The Huey Tzompantli discovered in Tenochtitlan is one of the most important Aztec-related discoveries in recent times, as it sheds important clues onto the religious and sacrificial ideology of not only the Aztecs but other related ancient Mesoamerican cultures.
It is known that such skull towers were common among many Mesoamerica Cultures. However, the one discovered in Tenochtitlan is one of the largest ever found.
In fact, not only did Lopez de Gomora write about it, but Andres de Tapia, a Spanish soldier who accompanied Cortes on his conquest of Mexico in 1521 also saw the need to document what he had seen.
In his account, de Tapia said the rack included as many as tens of thousands of skulls “that were intricately placed on a very large theater made of lime and stone, and on the steps of it were many heads of the dead stuck in the lime with the teeth facing outward.”
According to the testimony of de Tapia, the structure was composed of tens of thousands of skulls; archeological data, however, provides a rough number ranging between 30,000 and 136,000.

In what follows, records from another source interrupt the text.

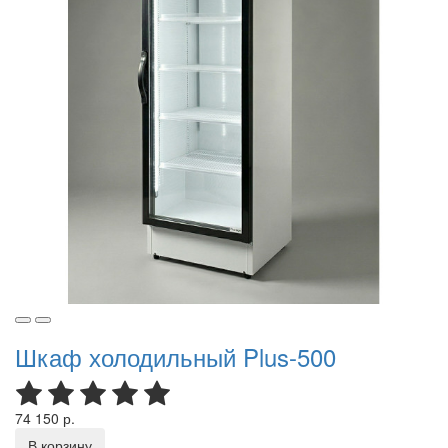
Шкаф холодильный Plus-500
74 150 р.
В корзину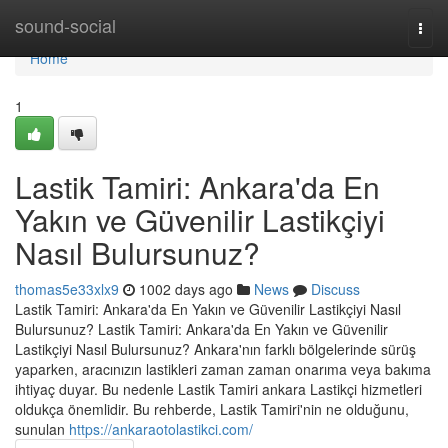
Home
sound-social
Togg
navi
Home
1
Lastik Tamiri: Ankara'da En
Yakın ve Güvenilir Lastikçiyi
Nasıl Bulursunuz?
thomas5e33xlx9
1002 days ago
News
Discuss
Lastik Tamiri: Ankara'da En Yakın ve Güvenilir Lastikçiyi Nasıl
Bulursunuz? Lastik Tamiri: Ankara'da En Yakın ve Güvenilir
Lastikçiyi Nasıl Bulursunuz? Ankara'nın farklı bölgelerinde sürüş
yaparken, aracınızın lastikleri zaman zaman onarıma veya bakıma
ihtiyaç duyar. Bu nedenle Lastik Tamiri ankara Lastikçi hizmetleri
oldukça önemlidir. Bu rehberde, Lastik Tamiri'nin ne olduğunu,
sunulan
https://ankaraotolastikci.com/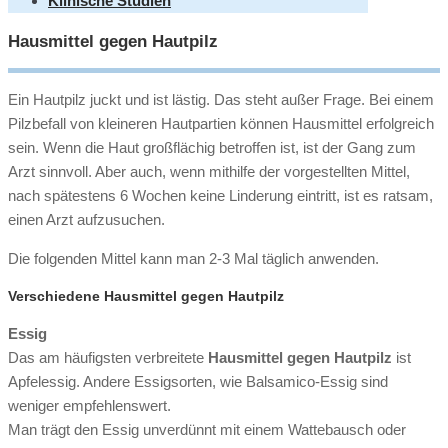
Klinische Studien
Hausmittel gegen Hautpilz
Ein Hautpilz juckt und ist lästig. Das steht außer Frage. Bei einem
Pilzbefall von kleineren Hautpartien können Hausmittel erfolgreich
sein. Wenn die Haut großflächig betroffen ist, ist der Gang zum
Arzt sinnvoll. Aber auch, wenn mithilfe der vorgestellten Mittel,
nach spätestens 6 Wochen keine Linderung eintritt, ist es ratsam,
einen Arzt aufzusuchen.
Die folgenden Mittel kann man 2-3 Mal täglich anwenden.
Verschiedene Hausmittel gegen Hautpilz
Essig
Das am häufigsten verbreitete
Hausmittel gegen Hautpilz
ist
Apfelessig. Andere Essigsorten, wie Balsamico-Essig sind
weniger empfehlenswert.
Man trägt den Essig unverdünnt mit einem Wattebausch oder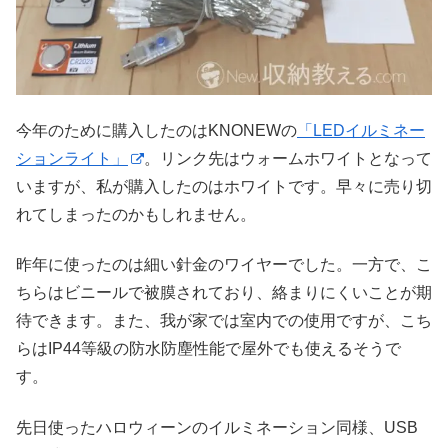
今年のために購入したのはKNONEWの
「LEDイルミネー
ションライト」
。リンク先はウォームホワイトとなって
いますが、私が購入したのはホワイトです。早々に売り切
れてしまったのかもしれません。
昨年に使ったのは細い針金のワイヤーでした。一方で、こ
ちらはビニールで被膜されており、絡まりにくいことが期
待できます。また、我が家では室内での使用ですが、こち
らはIP44等級の防水防塵性能で屋外でも使えるそうで
す。
先日使ったハロウィーンのイルミネーション同様、USB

Human sacrifices in pre-Columbian cultures are well documented, although their exact purpose has not yet become clear in many cases, especially since the codices where their existence is reported were written by disciples.
It is likely, in the light of the modern findings, that the skulls did not belong only to enemies of the Aztecs and, therefore, did not have a sobering function, but religious or ritualistic one. Studies of the recovered skulls show that most of the skulls of the Tzompantli were deformed–elongated?–which is a very common cultural practice in Mesoamerica through which people obtained a certain affiliation to a specific community.
As to the function, given the latest findings, the tower of skulls most likely had a religious function, related to the process of life and death. As revealed by archaeologist Raul Barrera Rodriguez, from INAH. It is this element that claims the identity of the Mexican people’s war and its center of political, religious and economic power, and the discovery can be considered as one of the most important that have occurred in the Templo Mayor.
“It is, therefore, a cult of life, not a rite of death.” The fact that the exposed skulls were placed facing the Huitzilopochtli temple probably meant that it was an offering to the deity of war, sun, human sacrifice, and the patron of the city of Tenochtitlan.
Tenochtitlan and the Tzompantli
The discovery of the massive Tzompantli at Tenochtitlan took experts by surprise. Although they expected that the skulls would belong to young male warriors, they were surprised to have found the skulls of women and children that obviously did not participate in the wars.
Before the skulls were placed onto the Tzompantli, scholars argue that the skulls were displayed publicly in other, although much smaller racks across the city of Tenochtitlan. It is noteworthy to mention that in the ancient Aztec view, death was seen as just one state that takes to the next. However, in Tenochtitlan, the Spanish Conquistadors saw in the sacrifice of the Aztecs an argument that would eventually justify their conquest. To the ancient Aztecs, the sacrifice of people was seen as aa display of barbarity and was the ideal excuse used by the Spanish to legitimize their conquest and the birth of a new society.
The Aztecs were not the only ancient Mesoamerican culture to have constructed skull towers. Other ancient cultures like the Maya and the Toltec also had similar customs where they found build skull towers as the Tzompantli from the heads of captured war enemies. However, the discoveries at Tenochtitlan point to the possibilities that other Tzompantli from the Maya or Toltecs may also have featured the skulls of women and children pointing towards a ritual meaning of the structure.